**** DATASET RECORDS
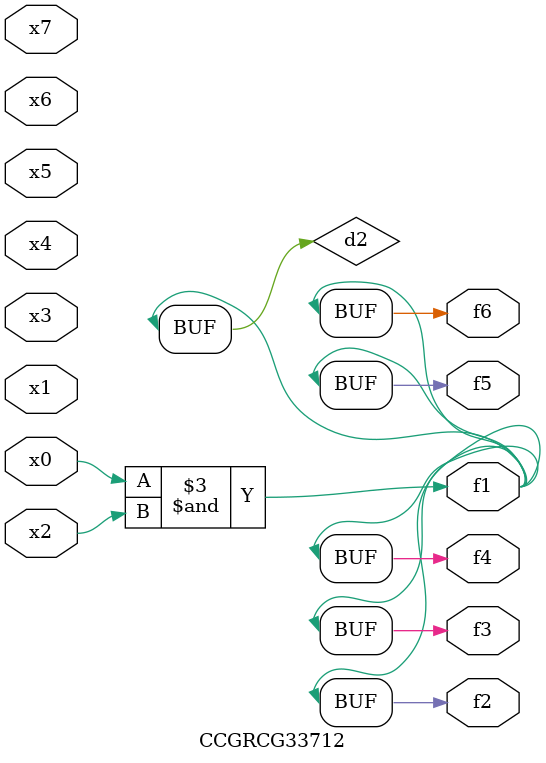
<source format=v>
module CCGRCG33712(
	input x0, x1, x2, x3, x4, x5, x6, x7,
	output f1, f2, f3, f4, f5, f6
);

	wire d1, d2;

	nor (d1, x3, x6);
	and (d2, x0, x2);
	assign f1 = d2;
	assign f2 = d2;
	assign f3 = d2;
	assign f4 = d2;
	assign f5 = d2;
	assign f6 = d2;
endmodule

</source>
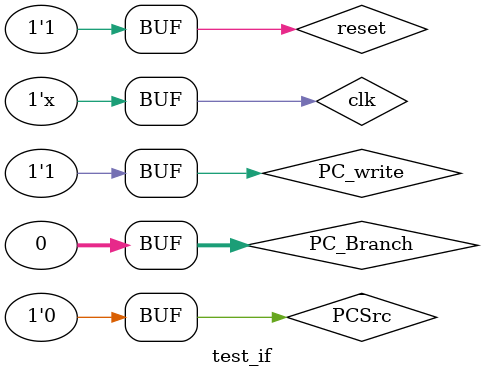
<source format=v>
`timescale 1ns / 1ps


module test_if();
    
  reg clk,reset;
reg PCSrc, PC_write;
reg [31:0] PC_Branch;
wire [31:0] PC_IF, INSTRUCTION_IF;

IF iff(
clk,reset,
PCSrc, PC_write,
PC_Branch,
PC_IF, INSTRUCTION_IF
    );

always #10 clk = ~clk;

  initial begin
    #0 clk=1'b0;
       reset=1'b1;

       PCSrc = 1'b0;
       PC_write = 1'b1;
       PC_Branch = 32'b0;




  end
endmodule

</source>
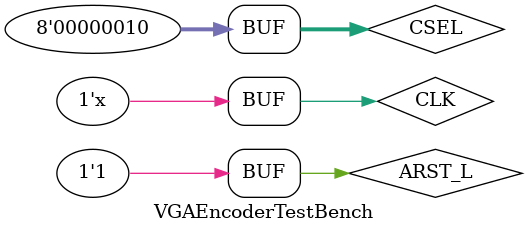
<source format=v>
`timescale 1ns / 1ps


module VGAEncoderTestBench;
reg CLK, ARST_L;
wire [7:0] CSEL;
wire HSYNC, VSYNC;
wire [3:0] RED, GREEN, BLUE;
wire [9:0] HCOORD, VCOORD;
VGAEncoder DUT(.CLK(CLK), .CSEL(CSEL), .ARST_L(ARST_L), .HSYNC(HSYNC), .VSYNC(VSYNC), .RED(RED), .GREEN(GREEN), .BLUE(BLUE), .HCOORD(HCOORD), .VCOORD(VCOORD));

// creates 25Mhz clock signal
initial
begin
     CLK <= 1'b0; 
end
always 
begin
    #20CLK <= ~CLK;
end
// the reset signals 
// deactivate after 1000ns
initial 
begin
    ARST_L <= 1'b0;
    #1000 ARST_L <= 1'b1;
end

assign CSEL = 8'b00000010; //the test vector for the color blue
                           //can be changed to other test vectors

endmodule

</source>
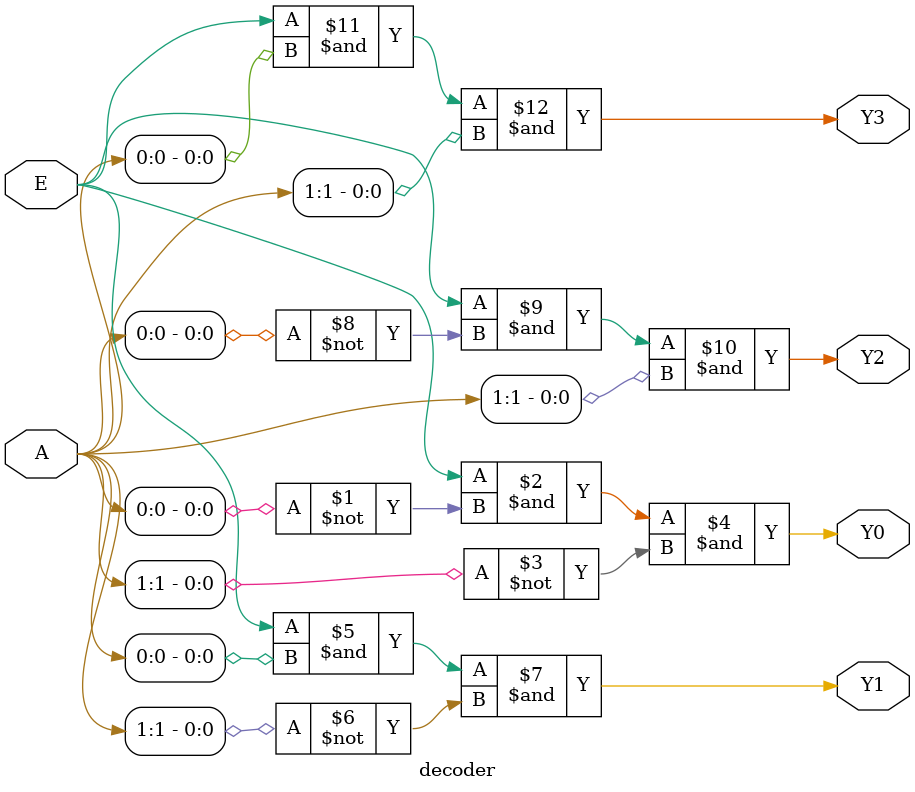
<source format=v>
module decoder(A,E,Y0,Y1,Y2,Y3);

    input [1:0] A;
    input E;
    output Y0,Y1,Y2,Y3;

    assign Y0 = (E) & (~A[0]) & (~A[1]);
    assign Y1 = (E) & (A[0]) & (~A[1]);
    assign Y2 = (E) & (~A[0]) & (A[1]);
    assign Y3 = (E) & (A[0]) & (A[1]); 

endmodule
</source>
********
ACTIVITY
Please quote nothing but the lines from the line with "output Y0,Y1,Y2,Y3;" through the end of the data above, exactly as written, ends included.

REPLY TO THE TASK
    output Y0,Y1,Y2,Y3;

    assign Y0 = (E) & (~A[0]) & (~A[1]);
    assign Y1 = (E) & (A[0]) & (~A[1]);
    assign Y2 = (E) & (~A[0]) & (A[1]);
    assign Y3 = (E) & (A[0]) & (A[1]); 

endmodule
</source>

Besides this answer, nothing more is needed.